Hey again, thanks for your answer. I solved it, partially I guess, now I have another issue. The memory usage increases after each iteration and never stops (Until the training process is shutdown).

            loss = loss_cls + loss_reg + loss_evi
            optimizer.zero_grad()
            loss.backward()
            del loss
            nn.utils.clip_grad_norm_(model.parameters(), cfg['SOLVER']['GRAD_CLIP'])
            optimizer.step()
            scheduler.step()

I tried to add dell loss but it does not solve it.

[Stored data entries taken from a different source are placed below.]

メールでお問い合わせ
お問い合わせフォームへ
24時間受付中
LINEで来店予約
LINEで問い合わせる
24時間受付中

I also tried loss_cls.item() + loss_reg.item() + loss_evi.item() but then torch doesn’t accept it.

Check if you are appending the loss or another tensor attached to the computation graph somewhere as it’s a common cause of an unexpected memory increase.

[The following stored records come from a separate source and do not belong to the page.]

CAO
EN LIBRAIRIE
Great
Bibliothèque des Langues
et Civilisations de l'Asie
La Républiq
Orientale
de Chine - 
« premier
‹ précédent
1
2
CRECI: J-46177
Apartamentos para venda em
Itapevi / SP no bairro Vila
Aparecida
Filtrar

I can provide more context, maybe it will help because honestly I don’t see it :

scaling_factor = 50 # 0.02d
losses = nn.SmoothL1Loss(reduction='none')(scaling_factor * px, scaling_factor * target_3D_in_camera_frame).view(cellNum, -1)
losses = losses / scaling_factor

evi_loss, reg_loss = EvidentialRegression(losses, target_2D, pred_filtered, pred_v_filtered, pred_alpha_filtered, pred_beta_filtered, cellNum)
evi_loss = evi_loss.mean(dim=1)
reg_loss = reg_loss.mean(dim=1)

def EvidentialRegression(error, y_true, gamma, v, alpha, beta, cellNum, coeff=1.0):

    gamma = gamma.mean(dim=1).unsqueeze(1).repeat(1, 16).detach()

    loss_evi = NIG_NLL(y_true, gamma, v, alpha, beta, reduce=False)
    
    loss_reg = NIG_Reg(error, y_true, gamma, v, alpha, beta, reduce=False, kl=False)

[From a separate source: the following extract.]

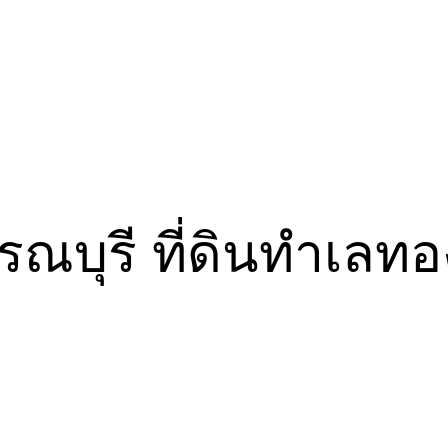
พรรณบุรี ที่ดินทำเล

    return loss_evi, coeff * loss_reg

def NIG_NLL(y, gamma, v, alpha, beta, reduce=True):
    twoBlambda = 2 * beta * (1 + v)
    nll = 0.5 * torch.log(np.pi / v) - alpha * torch.log(twoBlambda) + (alpha + 0.5) * torch.log(v * (y - gamma)**2 + twoBlambda) + torch.lgamma(alpha) - torch.lgamma(alpha + 0.5)
    return torch.mean(nll, dim=0) if reduce else nll

def NIG_Reg(error, gamma, v, alpha, beta, omega=0.01, reduce=True, kl=False):
    error[:, :8] = (error[:, :8] + error[:, 16:24]) / 2
    error[:, 8:16] = (error[:, 8:16] + error[:, 16:24]) / 2
    error = torch.cat((error[:, :8], error[:, 8:16]), dim=1).detach()

    if kl:
        kl = KL_NIG(gamma, v, alpha, beta, gamma, omega, 1 + omega, beta)
        reg = error * kl
    else:
        evi = 2 * v + alpha
        reg = error * evi

    return torch.mean(reg) if reduce else reg

Thanks again!!

The loss calculations themselves might not be too interesting, but how these tensors are stored or used afterwards. In your latest code snippet, how are evi_loss and reg_loss used? Do you see an expected memory usage if you delete these tensors directly and is something else failing (e.g. where these losses might be attached to)?